# EXERCISE AIM
Below is a set of entries; copy all of them exactly.

───── THE DATA ─────

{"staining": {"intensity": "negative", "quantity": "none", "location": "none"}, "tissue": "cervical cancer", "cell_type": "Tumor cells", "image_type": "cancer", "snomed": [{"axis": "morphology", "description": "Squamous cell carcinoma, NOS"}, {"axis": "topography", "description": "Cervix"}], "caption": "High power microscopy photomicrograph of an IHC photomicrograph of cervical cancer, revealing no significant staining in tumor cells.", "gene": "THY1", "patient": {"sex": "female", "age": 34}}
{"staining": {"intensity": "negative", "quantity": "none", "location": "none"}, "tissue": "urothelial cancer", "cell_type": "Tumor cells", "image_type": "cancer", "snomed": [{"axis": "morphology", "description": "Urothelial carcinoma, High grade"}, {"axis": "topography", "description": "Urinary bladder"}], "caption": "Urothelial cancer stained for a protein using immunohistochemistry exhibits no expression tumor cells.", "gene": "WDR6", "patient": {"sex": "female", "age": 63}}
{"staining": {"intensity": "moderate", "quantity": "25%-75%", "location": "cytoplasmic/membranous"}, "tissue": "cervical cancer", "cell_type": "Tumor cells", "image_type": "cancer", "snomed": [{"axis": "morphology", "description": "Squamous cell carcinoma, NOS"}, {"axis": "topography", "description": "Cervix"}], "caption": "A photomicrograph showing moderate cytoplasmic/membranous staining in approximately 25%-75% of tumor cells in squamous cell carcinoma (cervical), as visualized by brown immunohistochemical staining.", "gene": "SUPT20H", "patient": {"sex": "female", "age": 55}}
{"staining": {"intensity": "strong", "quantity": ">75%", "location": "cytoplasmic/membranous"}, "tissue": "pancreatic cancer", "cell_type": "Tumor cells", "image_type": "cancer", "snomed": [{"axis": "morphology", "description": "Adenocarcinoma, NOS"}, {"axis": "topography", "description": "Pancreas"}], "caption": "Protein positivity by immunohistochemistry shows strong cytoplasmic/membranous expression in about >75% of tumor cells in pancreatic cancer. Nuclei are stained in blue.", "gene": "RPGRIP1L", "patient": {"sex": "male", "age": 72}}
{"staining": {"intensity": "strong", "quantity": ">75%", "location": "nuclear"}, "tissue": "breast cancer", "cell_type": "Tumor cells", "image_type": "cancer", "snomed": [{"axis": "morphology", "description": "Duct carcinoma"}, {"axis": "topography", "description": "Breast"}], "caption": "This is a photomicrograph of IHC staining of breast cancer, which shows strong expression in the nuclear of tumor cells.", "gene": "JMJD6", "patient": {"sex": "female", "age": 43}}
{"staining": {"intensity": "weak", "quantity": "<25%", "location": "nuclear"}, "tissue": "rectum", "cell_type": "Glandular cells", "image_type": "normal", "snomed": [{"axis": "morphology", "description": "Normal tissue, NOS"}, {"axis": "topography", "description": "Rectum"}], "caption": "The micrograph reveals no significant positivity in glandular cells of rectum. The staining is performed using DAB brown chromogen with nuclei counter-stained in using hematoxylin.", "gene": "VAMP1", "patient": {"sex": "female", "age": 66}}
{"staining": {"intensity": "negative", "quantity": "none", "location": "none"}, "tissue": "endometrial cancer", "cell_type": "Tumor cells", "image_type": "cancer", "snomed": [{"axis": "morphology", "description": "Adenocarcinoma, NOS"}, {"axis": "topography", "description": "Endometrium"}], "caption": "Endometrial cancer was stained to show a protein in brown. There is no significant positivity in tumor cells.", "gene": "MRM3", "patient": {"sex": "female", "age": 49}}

─────

# EXERCISE OUTPUT
{"staining": {"intensity": "negative", "quantity": "none", "location": "none"}, "tissue": "cervical cancer", "cell_type": "Tumor cells", "image_type": "cancer", "snomed": [{"axis": "morphology", "description": "Squamous cell carcinoma, NOS"}, {"axis": "topography", "description": "Cervix"}], "caption": "High power microscopy photomicrograph of an IHC photomicrograph of cervical cancer, revealing no significant staining in tumor cells.", "gene": "THY1", "patient": {"sex": "female", "age": 34}}
{"staining": {"intensity": "negative", "quantity": "none", "location": "none"}, "tissue": "urothelial cancer", "cell_type": "Tumor cells", "image_type": "cancer", "snomed": [{"axis": "morphology", "description": "Urothelial carcinoma, High grade"}, {"axis": "topography", "description": "Urinary bladder"}], "caption": "Urothelial cancer stained for a protein using immunohistochemistry exhibits no expression tumor cells.", "gene": "WDR6", "patient": {"sex": "female", "age": 63}}
{"staining": {"intensity": "moderate", "quantity": "25%-75%", "location": "cytoplasmic/membranous"}, "tissue": "cervical cancer", "cell_type": "Tumor cells", "image_type": "cancer", "snomed": [{"axis": "morphology", "description": "Squamous cell carcinoma, NOS"}, {"axis": "topography", "description": "Cervix"}], "caption": "A photomicrograph showing moderate cytoplasmic/membranous staining in approximately 25%-75% of tumor cells in squamous cell carcinoma (cervical), as visualized by brown immunohistochemical staining.", "gene": "SUPT20H", "patient": {"sex": "female", "age": 55}}
{"staining": {"intensity": "strong", "quantity": ">75%", "location": "cytoplasmic/membranous"}, "tissue": "pancreatic cancer", "cell_type": "Tumor cells", "image_type": "cancer", "snomed": [{"axis": "morphology", "description": "Adenocarcinoma, NOS"}, {"axis": "topography", "description": "Pancreas"}], "caption": "Protein positivity by immunohistochemistry shows strong cytoplasmic/membranous expression in about >75% of tumor cells in pancreatic cancer. Nuclei are stained in blue.", "gene": "RPGRIP1L", "patient": {"sex": "male", "age": 72}}
{"staining": {"intensity": "strong", "quantity": ">75%", "location": "nuclear"}, "tissue": "breast cancer", "cell_type": "Tumor cells", "image_type": "cancer", "snomed": [{"axis": "morphology", "description": "Duct carcinoma"}, {"axis": "topography", "description": "Breast"}], "caption": "This is a photomicrograph of IHC staining of breast cancer, which shows strong expression in the nuclear of tumor cells.", "gene": "JMJD6", "patient": {"sex": "female", "age": 43}}
{"staining": {"intensity": "weak", "quantity": "<25%", "location": "nuclear"}, "tissue": "rectum", "cell_type": "Glandular cells", "image_type": "normal", "snomed": [{"axis": "morphology", "description": "Normal tissue, NOS"}, {"axis": "topography", "description": "Rectum"}], "caption": "The micrograph reveals no significant positivity in glandular cells of rectum. The staining is performed using DAB brown chromogen with nuclei counter-stained in using hematoxylin.", "gene": "VAMP1", "patient": {"sex": "female", "age": 66}}
{"staining": {"intensity": "negative", "quantity": "none", "location": "none"}, "tissue": "endometrial cancer", "cell_type": "Tumor cells", "image_type": "cancer", "snomed": [{"axis": "morphology", "description": "Adenocarcinoma, NOS"}, {"axis": "topography", "description": "Endometrium"}], "caption": "Endometrial cancer was stained to show a protein in brown. There is no significant positivity in tumor cells.", "gene": "MRM3", "patient": {"sex": "female", "age": 49}}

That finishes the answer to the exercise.